Measuring the Impact of a Security Awareness Program

Written by Jared McWherter
Decision Making Managed Services Mergers & Acquisitions Security Assessment Physical Security Program Assessment & Compliance Program Development Program Maturity Assessment Training

Our goal in building a security awareness program is to embed security into our partners' existing organizational culture. Impacting culture is a long-term process that can take years and requires executive support. If you are tasked with managing a security awareness program, it is your job to measure and show leadership that your program is making an impact; however, measuring the impact of a security awareness program is difficult. This is in part due to the challenge of assigning metrics to human behavior. If incidents are not detected, how do you measure something that is not happening? How do you measure the risk of a threat that is constantly adapting?

Identifying Key Metrics

Partners will typically ask, “Which metrics should we measure?” While the intent is correct, this is the wrong question. It is essential to begin this process by first identifying the key risks in your organization and then identifying the human behaviors and their associated metrics that manage those risks.

As an example, we will assume data exfiltration is a critical risk to an organization. The first step is to identify the probability and impact of this risk and take into consideration existing technical and business controls. Your IT team may have already implemented Data Loss Prevention (DLP) controls to mitigate the risk of data exfiltration, but do these controls cover all avenues of exfiltration? The DLP solution may prevent a sensitive document from being emailed, but will it prevent an employee from inadvertently leaving a printed copy on their desk within public view? Will it prevent an employee from throwing a printed copy away without shredding? Will it prevent an employee from divulging sensitive information over the phone in a social engineering attack? Will it prevent an unencrypted device containing sensitive information from being lost?
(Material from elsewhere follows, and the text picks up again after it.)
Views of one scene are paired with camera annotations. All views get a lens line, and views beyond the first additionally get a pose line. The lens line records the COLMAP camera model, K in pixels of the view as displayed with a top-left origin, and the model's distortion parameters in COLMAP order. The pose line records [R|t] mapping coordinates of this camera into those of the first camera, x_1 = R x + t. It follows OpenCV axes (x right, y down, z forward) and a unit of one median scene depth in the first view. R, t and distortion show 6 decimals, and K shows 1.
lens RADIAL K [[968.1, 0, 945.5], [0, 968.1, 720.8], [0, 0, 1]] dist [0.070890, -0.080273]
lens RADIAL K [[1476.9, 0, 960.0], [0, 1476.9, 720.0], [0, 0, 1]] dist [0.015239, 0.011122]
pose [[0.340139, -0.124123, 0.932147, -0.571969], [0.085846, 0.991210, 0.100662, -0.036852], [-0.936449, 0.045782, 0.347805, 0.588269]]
Measuring the human behavior and associated controls in the above example could be accomplished with key metrics such as:

  • Clean Desk – Number of employees who remove all sensitive materials when leaving their workstation
  • Dumpster Diving Results — Number of sensitive documents found in the trash
  • Vishing Assessments – Number of employees who can identify a social engineering attack over the phone
  • Lost or Stolen Devices – Number of devices that were reported lost or stolen
  • Encrypted Endpoints – Number of portable devices that are encrypted

Many organizations will only perform phishing assessments to identify the number of people who click on a malicious link or open an attachment and while these are important metrics, it is essential to go beyond phishing assessments when measuring a security awareness program.
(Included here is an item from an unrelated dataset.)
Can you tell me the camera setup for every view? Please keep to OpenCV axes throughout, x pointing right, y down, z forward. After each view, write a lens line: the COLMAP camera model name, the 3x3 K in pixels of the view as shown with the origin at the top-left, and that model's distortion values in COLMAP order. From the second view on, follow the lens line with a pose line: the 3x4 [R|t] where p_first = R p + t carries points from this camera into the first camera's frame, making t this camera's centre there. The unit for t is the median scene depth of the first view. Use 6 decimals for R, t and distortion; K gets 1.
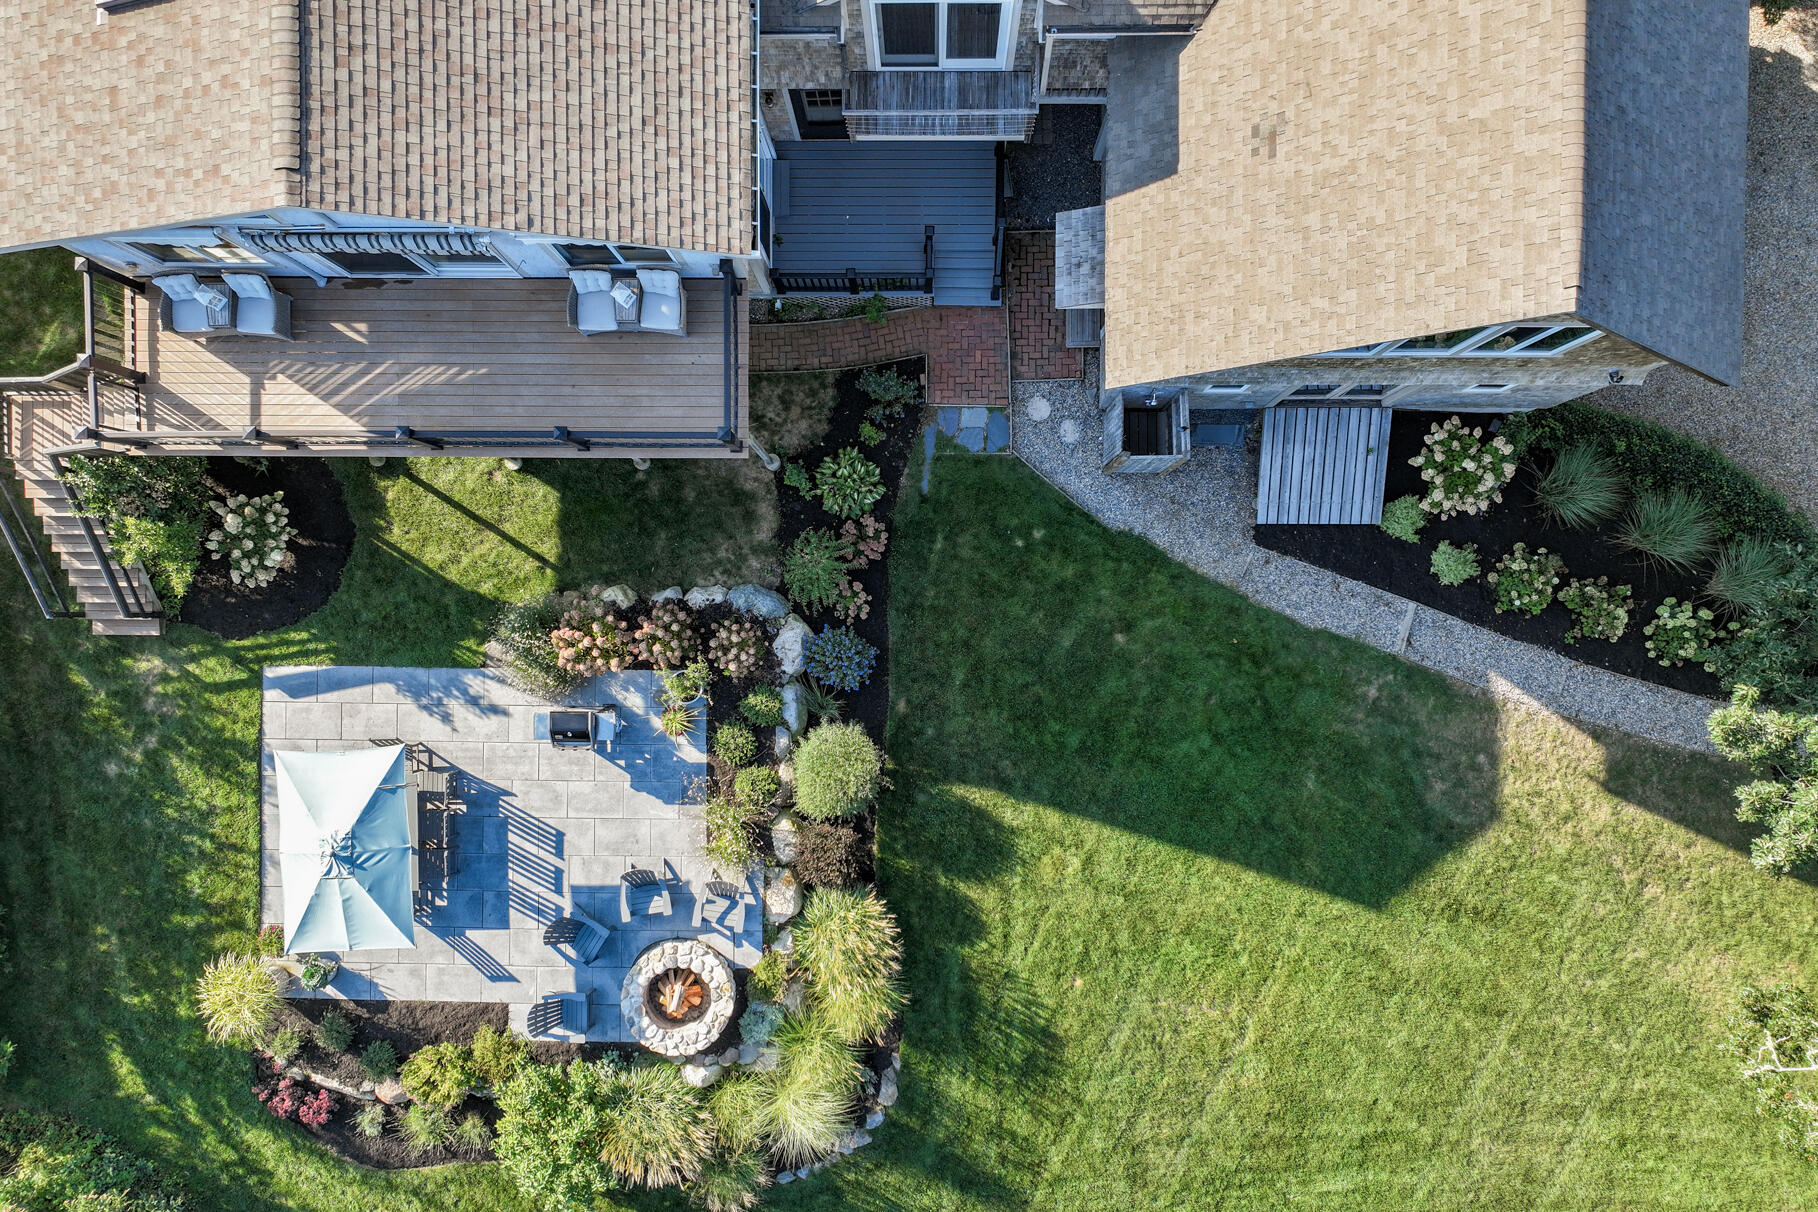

Gather Support to Brainstorm Risks, Initiatives, and Metrics

Embedding security into the organizational culture is a difficult process that cannot be accomplished only by the Information Security team. Gather support by establishing an advisory board of personnel throughout all departments and levels of the organization. Ensure all appointed members are motivated volunteers and that the board understands the importance of establishing a secure culture. Ask the board which risks their department is most concerned with and discuss current security awareness initiatives, metrics, and methods for improving the overall security awareness program.

Reporting Metrics to Executive Leadership

Leadership talks in metrics, so it is crucial to communicate the value the security awareness program provides by reporting the most useful metrics. Your program may be tracking numerous metrics, but focusing on several will give leadership the most insight and value. It may be beneficial to document which metrics are being gathered, provide context of why and how they are being gathered, and ask your leadership which metrics are important to them and how you can make them more useful.

The value of metrics comes from how the metric trends over time rather than individual snapshots of a single point in time. Due to this, it is recommended to gather metrics for several months before presenting them to your leadership team.

Remember, the security awareness program will fail without executive leadership's support.